EXERCISE MATERIAL:
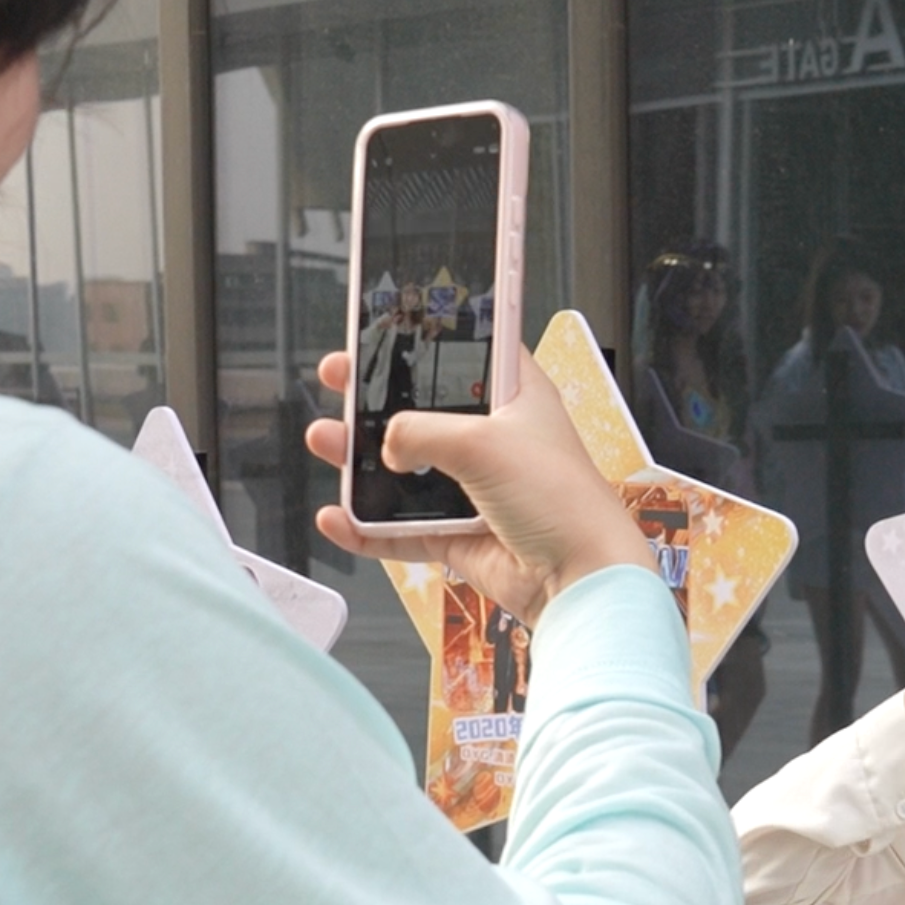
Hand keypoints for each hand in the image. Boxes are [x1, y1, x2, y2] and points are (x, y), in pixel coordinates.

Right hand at [303, 345, 653, 625]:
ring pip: (404, 470)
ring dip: (362, 460)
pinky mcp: (460, 534)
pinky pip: (401, 529)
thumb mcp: (481, 442)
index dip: (426, 341)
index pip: (466, 356)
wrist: (579, 576)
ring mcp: (474, 488)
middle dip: (374, 398)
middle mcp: (493, 440)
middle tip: (338, 379)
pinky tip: (338, 518)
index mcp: (514, 398)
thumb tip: (388, 445)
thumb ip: (421, 432)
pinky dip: (368, 527)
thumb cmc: (559, 499)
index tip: (383, 328)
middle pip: (422, 410)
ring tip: (325, 442)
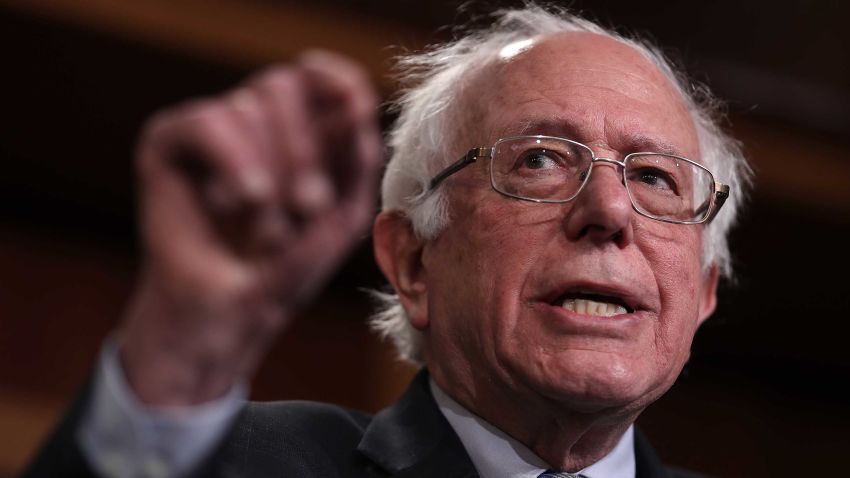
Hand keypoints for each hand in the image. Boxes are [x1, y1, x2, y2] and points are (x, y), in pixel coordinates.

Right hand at [119, 51, 382, 405]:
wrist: (234, 313)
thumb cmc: (290, 266)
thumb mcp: (343, 212)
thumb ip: (357, 154)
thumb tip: (357, 97)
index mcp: (298, 130)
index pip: (317, 75)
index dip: (336, 79)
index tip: (355, 106)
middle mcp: (253, 121)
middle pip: (283, 83)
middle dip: (303, 149)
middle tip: (309, 207)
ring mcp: (210, 130)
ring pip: (249, 106)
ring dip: (269, 176)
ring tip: (265, 230)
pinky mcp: (167, 143)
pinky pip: (209, 121)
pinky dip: (233, 162)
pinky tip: (237, 203)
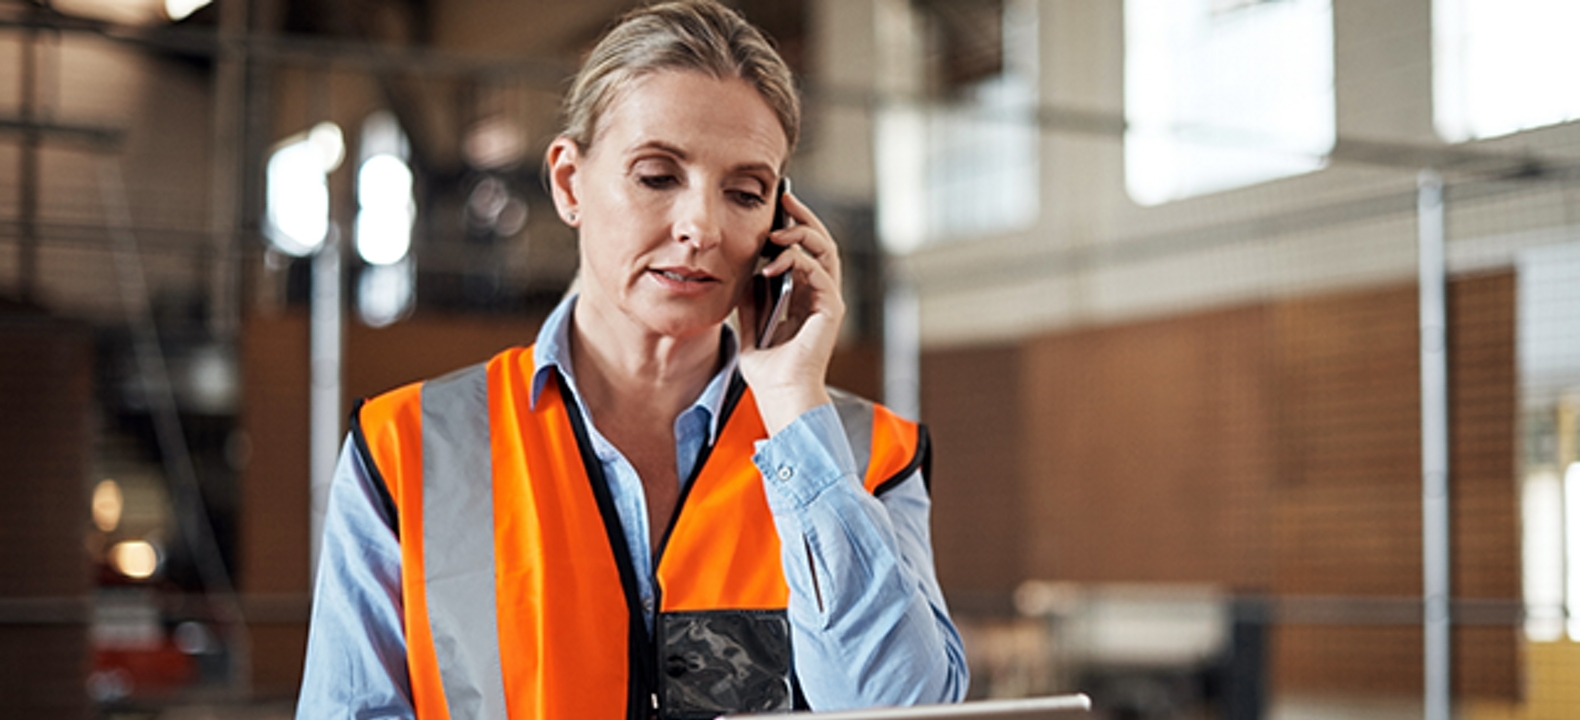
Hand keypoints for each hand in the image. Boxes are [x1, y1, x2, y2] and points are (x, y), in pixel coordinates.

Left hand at [738, 190, 842, 434]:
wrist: (779, 393)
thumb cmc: (768, 368)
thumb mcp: (751, 322)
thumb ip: (751, 297)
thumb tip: (742, 271)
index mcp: (805, 296)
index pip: (807, 250)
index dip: (795, 225)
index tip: (777, 206)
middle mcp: (821, 295)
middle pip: (821, 243)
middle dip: (804, 217)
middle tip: (785, 198)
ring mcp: (828, 300)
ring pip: (826, 251)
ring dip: (802, 234)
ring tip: (777, 230)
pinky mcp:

PROBLEM DETAILS: Can you restate all the records above word for word while dropping the pictures?

TASK OUTPUT:
Hand keypoints for each hand in the image. Boxes are [x1, y1, x2, y2] and points are (x, y), in pixel coordinates.

Right hand at [303, 345, 653, 625]:
ring pip: (404, 470)
ring dip: (362, 460)
pinky mcp: (460, 534)
pinky pip: (401, 529)
thumb mcp: (481, 442)
index dip: (426, 341)
index pip: (466, 356)
wrist: (579, 576)
ring mcp: (474, 488)
middle dip: (374, 398)
middle mcp: (493, 440)
middle tip: (338, 379)
pinky tip: (338, 518)
index mcp: (514, 398)
thumb tip: (388, 445)
thumb ip: (421, 432)
pinky dip: (368, 527)
thumb cmc: (559, 499)
index tip: (383, 328)
middle pip: (422, 410)
ring tip: (325, 442)
Hand keypoints for each hand in the image. Boxes are [x1, y1, x2, y2] and points are (x, y), in pixel coordinates.

Right hand at [119, 51, 382, 405]:
wrist: (234, 313)
thumb cmc: (290, 266)
thumb mcp: (343, 212)
thumb ip: (357, 154)
thumb tip: (357, 97)
index mcp: (298, 130)
index pip: (317, 75)
index dip: (336, 79)
index tip: (355, 106)
middle mcp: (253, 121)
middle pip: (283, 83)
middle dip: (303, 149)
middle tip: (309, 207)
ring mcp: (210, 130)
ring pip: (249, 106)
ring dip: (269, 176)
ring tip: (265, 230)
pinky mcp: (167, 143)
pinky pip: (209, 121)
pinky dip: (233, 162)
pinky tip: (237, 203)
Hand keypoints for each hand in the image. Boxes are [x1, y1, x2, y2] and points are (x, y), in pixel coordinates.

Left hand at [738, 190, 842, 434]:
wrist: (779, 393)
thumb cmc: (768, 368)
thumb mcp: (751, 322)
thumb ip: (751, 297)
thumb tip: (742, 271)
index mcp: (805, 296)
index pip: (807, 250)
index dip: (795, 225)
index tip: (777, 206)
middle mcp: (821, 295)
middle pip: (821, 243)
middle dip: (804, 217)
middle tip: (785, 198)
ring mcp: (828, 300)
ring pip: (826, 251)
ring dip: (802, 234)
ring tip: (777, 230)
pinky mcp:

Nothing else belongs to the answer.